As apresentações de dança portuguesa seguem como um dos momentos mais aguardados. Com coreografias tradicionais, música ao vivo e instrumentos como sanfona e castanholas, os grupos convidados mantêm viva uma prática cultural que nasceu dentro da própria paróquia.
Entre eles, o Grupo Folclórico Armando Lessa, do Clube Português de Niterói, que, além das apresentações, promove a interação com o público.

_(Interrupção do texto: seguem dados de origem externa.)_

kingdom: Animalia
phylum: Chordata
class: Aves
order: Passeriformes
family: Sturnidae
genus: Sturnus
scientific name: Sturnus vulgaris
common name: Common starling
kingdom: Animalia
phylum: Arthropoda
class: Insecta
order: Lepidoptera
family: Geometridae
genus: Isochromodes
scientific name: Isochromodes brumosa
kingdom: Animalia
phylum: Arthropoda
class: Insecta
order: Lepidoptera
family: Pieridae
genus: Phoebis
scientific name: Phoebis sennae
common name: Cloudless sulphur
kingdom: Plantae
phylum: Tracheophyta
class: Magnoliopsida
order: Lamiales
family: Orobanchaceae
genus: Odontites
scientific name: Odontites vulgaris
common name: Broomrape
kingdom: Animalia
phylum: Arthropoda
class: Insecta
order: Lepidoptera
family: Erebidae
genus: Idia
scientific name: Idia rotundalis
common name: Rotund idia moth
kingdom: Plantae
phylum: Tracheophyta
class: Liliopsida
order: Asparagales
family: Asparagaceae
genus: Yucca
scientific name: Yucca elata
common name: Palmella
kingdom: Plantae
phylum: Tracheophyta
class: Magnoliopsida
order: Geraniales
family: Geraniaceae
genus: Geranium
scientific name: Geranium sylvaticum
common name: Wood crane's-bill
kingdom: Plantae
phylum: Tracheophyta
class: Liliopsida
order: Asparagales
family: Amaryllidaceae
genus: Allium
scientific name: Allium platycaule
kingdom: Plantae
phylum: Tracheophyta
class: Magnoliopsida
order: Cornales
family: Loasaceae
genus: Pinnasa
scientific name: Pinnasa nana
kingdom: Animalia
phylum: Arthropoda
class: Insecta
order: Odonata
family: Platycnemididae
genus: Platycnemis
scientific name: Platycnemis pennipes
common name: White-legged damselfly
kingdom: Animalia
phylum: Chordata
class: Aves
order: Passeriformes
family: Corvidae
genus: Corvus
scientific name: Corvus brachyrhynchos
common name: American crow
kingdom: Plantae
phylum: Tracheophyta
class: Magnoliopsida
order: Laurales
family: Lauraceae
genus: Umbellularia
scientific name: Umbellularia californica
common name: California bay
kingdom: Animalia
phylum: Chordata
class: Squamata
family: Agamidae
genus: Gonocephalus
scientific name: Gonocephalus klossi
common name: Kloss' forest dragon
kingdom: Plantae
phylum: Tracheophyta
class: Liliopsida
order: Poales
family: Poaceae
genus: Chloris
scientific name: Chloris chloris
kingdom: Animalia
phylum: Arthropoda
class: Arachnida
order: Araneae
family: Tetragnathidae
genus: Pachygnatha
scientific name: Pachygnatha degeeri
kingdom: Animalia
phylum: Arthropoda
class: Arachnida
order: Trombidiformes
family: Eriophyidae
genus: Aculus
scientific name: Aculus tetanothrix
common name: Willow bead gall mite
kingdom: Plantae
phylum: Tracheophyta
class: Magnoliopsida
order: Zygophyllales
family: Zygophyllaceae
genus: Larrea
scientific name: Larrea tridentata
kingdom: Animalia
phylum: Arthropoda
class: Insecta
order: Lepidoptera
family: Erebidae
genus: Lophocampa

— Algumas danças são abertas e convidam as pessoas a participar. É uma forma de viver a tradição, brincar junto e se envolver com aquilo — diz Pimentel.
Além da programação cultural e gastronômica, a festa inclui atividades tradicionais, como brincadeiras e pescaria. A organização mobiliza diretamente a comunidade: paroquianos participam de diferentes etapas, das doações à montagem das barracas, passando pela ornamentação e pelo atendimento ao público. O valor arrecadado será destinado à climatização e a uma obra no salão da igreja.
O padre Ivanil Alves, responsável pela basílica, destaca o papel da festa na valorização da cultura portuguesa no bairro e na mobilização da comunidade:
— É uma festa que enaltece a presença dos portugueses na nossa região e simboliza o nosso agradecimento a essa tradição. A expectativa é que o público aproveite as apresentações de dança, além da culinária. Com forte participação da comunidade, a Festa Portuguesa se reafirma como um espaço de encontro entre memória, identidade e convivência no Méier, mantendo vivas tradições que atravessam gerações.